The transition is a difficult one for workers in the automobile industry who find themselves needing a new line of work, but nothing in the reconstitution of GM and Chrysler will change that. Manufacturing processes continue to become less labor-intensive. That’s a technological trend that the government is powerless to reverse. The question, then, is how best to facilitate transitions into new fields.
And here, the bailout looks somewhat counterproductive. Today a shuttered car plant in Delaware will be converted for use by a producer of electric vehicles. The decline of GM opens up production possibilities for other enterprises, and the impeding of that decline frustrates them.
It also prevents policymakers from seeing beyond the automobile. As David Alpert wrote yesterday (and Sarah Goodyear noted today):
I’ve been meeting with elected officials in the region about
transportation and development issues. One representative from
Montgomery County recently expressed a general sentiment among area
leaders that "we have to do something" to accommodate increased traffic
between the American Legion Bridge and I-270. After all, Virginia is
building HOT lanes that will bring more cars onto the Beltway, and
Maryland is pushing for more lanes on 270 north of Rockville.
Logically, this person said, the state and the county will probably
have to connect the two with additional HOT lanes through Potomac and
Bethesda.Later in the conversation, when discussing Gaithersburg West, I
noted the potential for biotech development at White Oak. That location
is already a life sciences hub. It’s closer to both DC and Baltimore,
reducing the likely commutes for people working there versus
Gaithersburg West. It’s also in a part of Montgomery County with far
fewer jobs than people, unlike the 270 corridor.What it lacks, like Gaithersburg West, is good transit. There
is an inactive proposal to build a Purple Line spur up New Hampshire or
Route 29 to the area. Why not revive the idea? When I brought it up,
the representative jokingly said something like, "I’d like some of what
you’re smoking." And in fact, with many transit projects including the
Purple Line, Baltimore Red Line, and Corridor Cities Transitway already
vying for funds, it would be very difficult to add a Purple Line spur
to White Oak.That’s the conventional wisdom among most elected officials. We
"have to do something" to add road capacity. But transit projects are
so difficult as to be nearly laughable. Yet freeway projects are not
cheap. As we saw from ACT’s alternative plan
for the I-270 corridor, you can build a lot of transit for the price of
some freeway lanes. It’s just that leaders are too accustomed to
viewing road capacity as a necessity and transit as a luxury.

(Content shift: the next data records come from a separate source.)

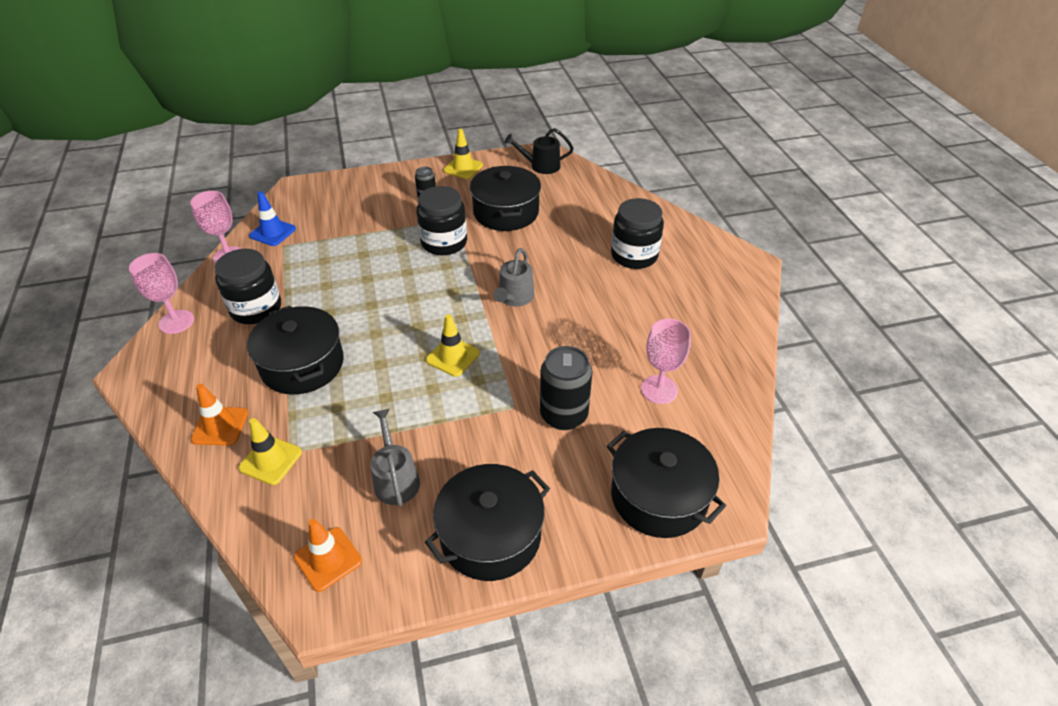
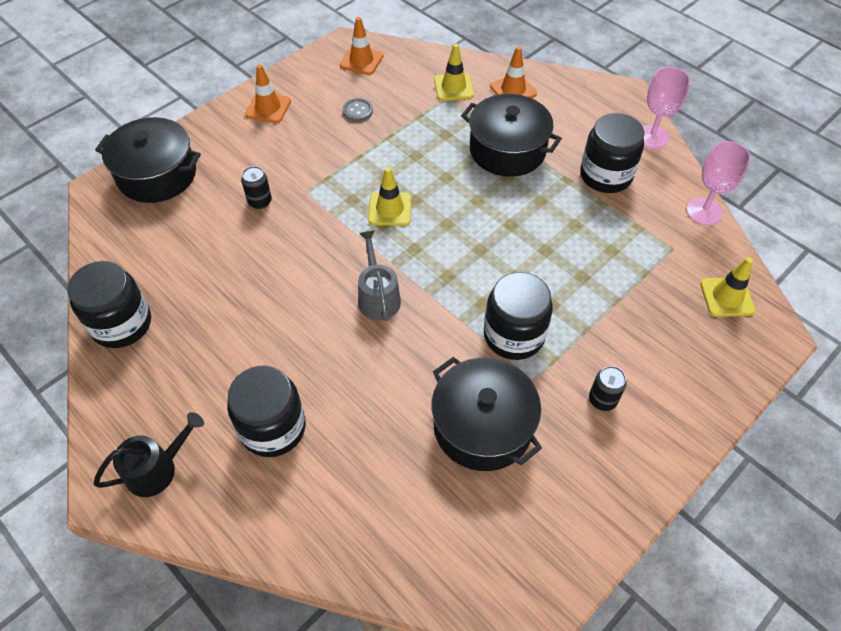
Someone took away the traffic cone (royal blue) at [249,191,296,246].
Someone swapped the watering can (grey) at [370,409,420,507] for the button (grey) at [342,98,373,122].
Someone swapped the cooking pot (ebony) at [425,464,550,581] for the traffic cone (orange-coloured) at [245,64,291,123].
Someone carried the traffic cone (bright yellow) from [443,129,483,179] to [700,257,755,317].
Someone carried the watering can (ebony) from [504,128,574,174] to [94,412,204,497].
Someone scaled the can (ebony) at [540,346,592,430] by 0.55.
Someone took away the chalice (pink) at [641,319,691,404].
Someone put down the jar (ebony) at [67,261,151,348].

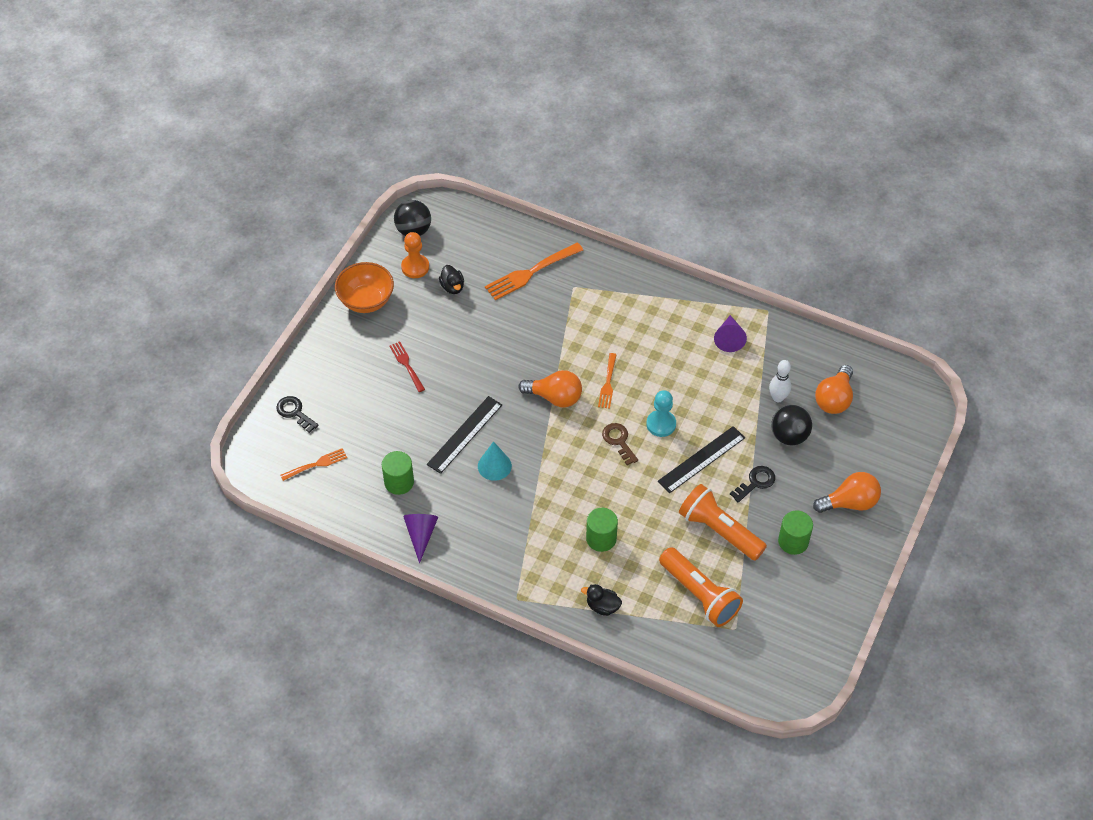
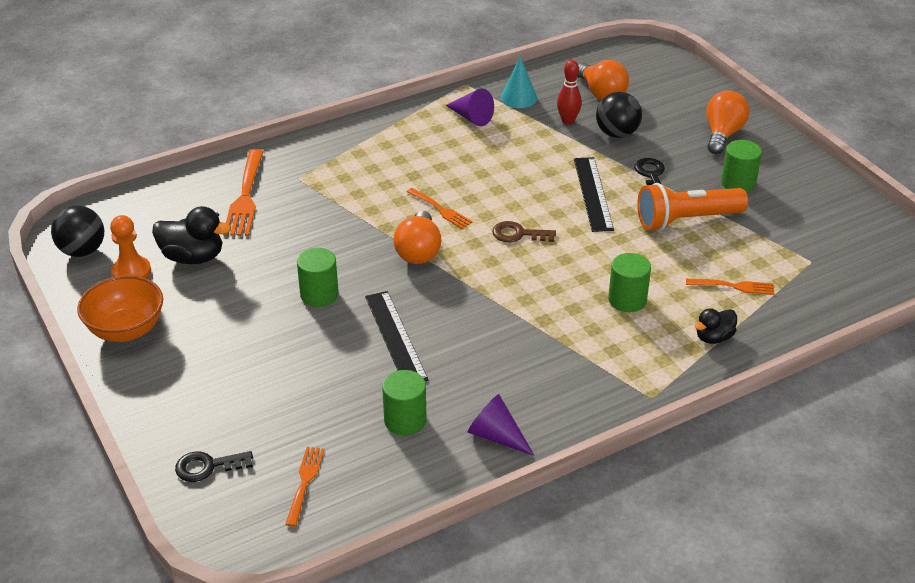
Someone took away the fork (red) at [389,341,425,392].
Someone scaled the duck (ebony) at [439,265,464,294] by 1.63.
Someone carried the solid cone (turquoise) from [478,441,512,481] to [501,56,537,108].
Someone rotated the light bulb (orange-coloured) at [518,370,582,407] by 135 degrees clockwise.
Someone took away the chess pawn (turquoise) at [646,390,676,437].
Someone took away the flashlight (orange-coloured) at [659,547,743,627].
Someone repainted the bowling pin (snow-white) at [769,360,791,402], which became the bowling pin (red) at [557,60,582,125].
Someone put down the solid cylinder (green) at [297,248,339,307].
Someone put down the fork (orange-coloured) at [686,278,775,295].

There is a terrible chicken-and-egg problem to transportation planning, in which planners express regret that there is so little transit demand and so much traffic before building new roads. They have to accommodate the demand they’ve got! But you can’t have transit demand if you don’t have transit, and if you don’t recognize that, then you’re doomed to keep building roads forever. No one in the mind of the planners has yet invented a substitute for the automobile.
But of course, that’s not true. There are many substitutes for the personal auto. And now that households seem to be warming to them, the government finds itself looking at the shift as a problem to be solved, rather than a welcome trend to be encouraged.

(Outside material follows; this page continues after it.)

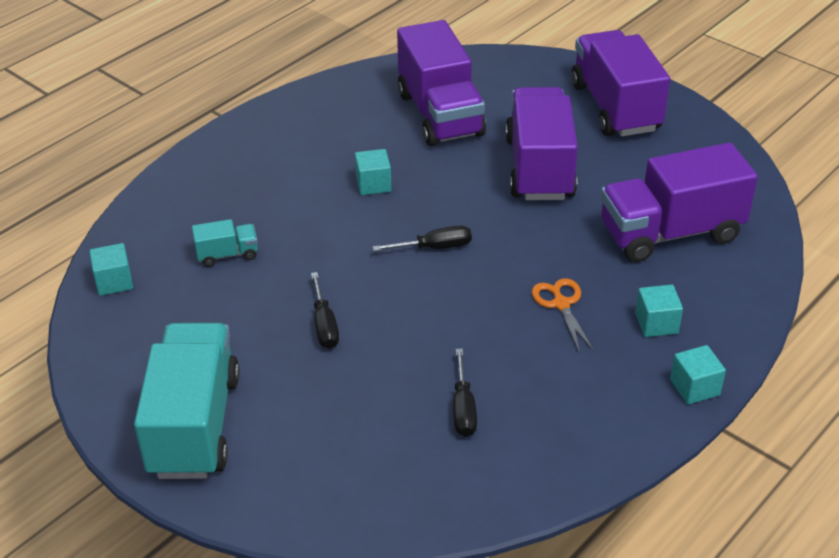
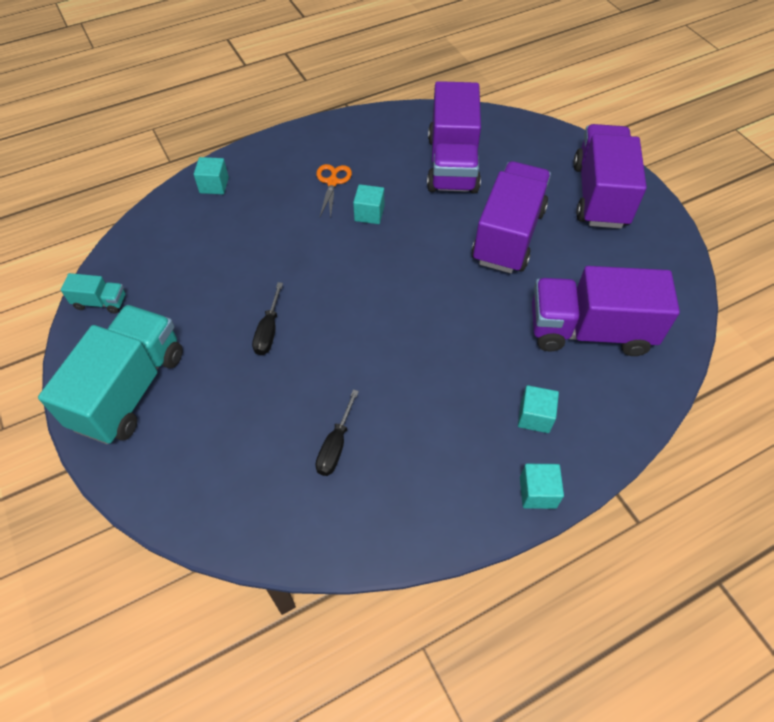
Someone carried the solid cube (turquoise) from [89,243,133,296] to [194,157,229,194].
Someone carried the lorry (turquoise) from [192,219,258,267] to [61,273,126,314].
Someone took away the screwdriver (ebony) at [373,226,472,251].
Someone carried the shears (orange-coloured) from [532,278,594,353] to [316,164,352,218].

It’s fine to try and alleviate the pain of a major economic transition, but if officials don’t understand that the transition is just that, and not a temporary slump, they may attempt to turn the palliative into a barrier to change. If you think there’s no substitute for the automobile, then the decline of the auto industry looks like running headlong off a cliff.
But in reality, there is something just fine on the other side of the transition: a world in which people drive less and don’t mind it. Maybe officials blind to that possibility will eventually stumble into it nonetheless. It would be much better for all concerned — including those dependent on the auto industry for their welfare — if the government managed to see it and chart a course for it.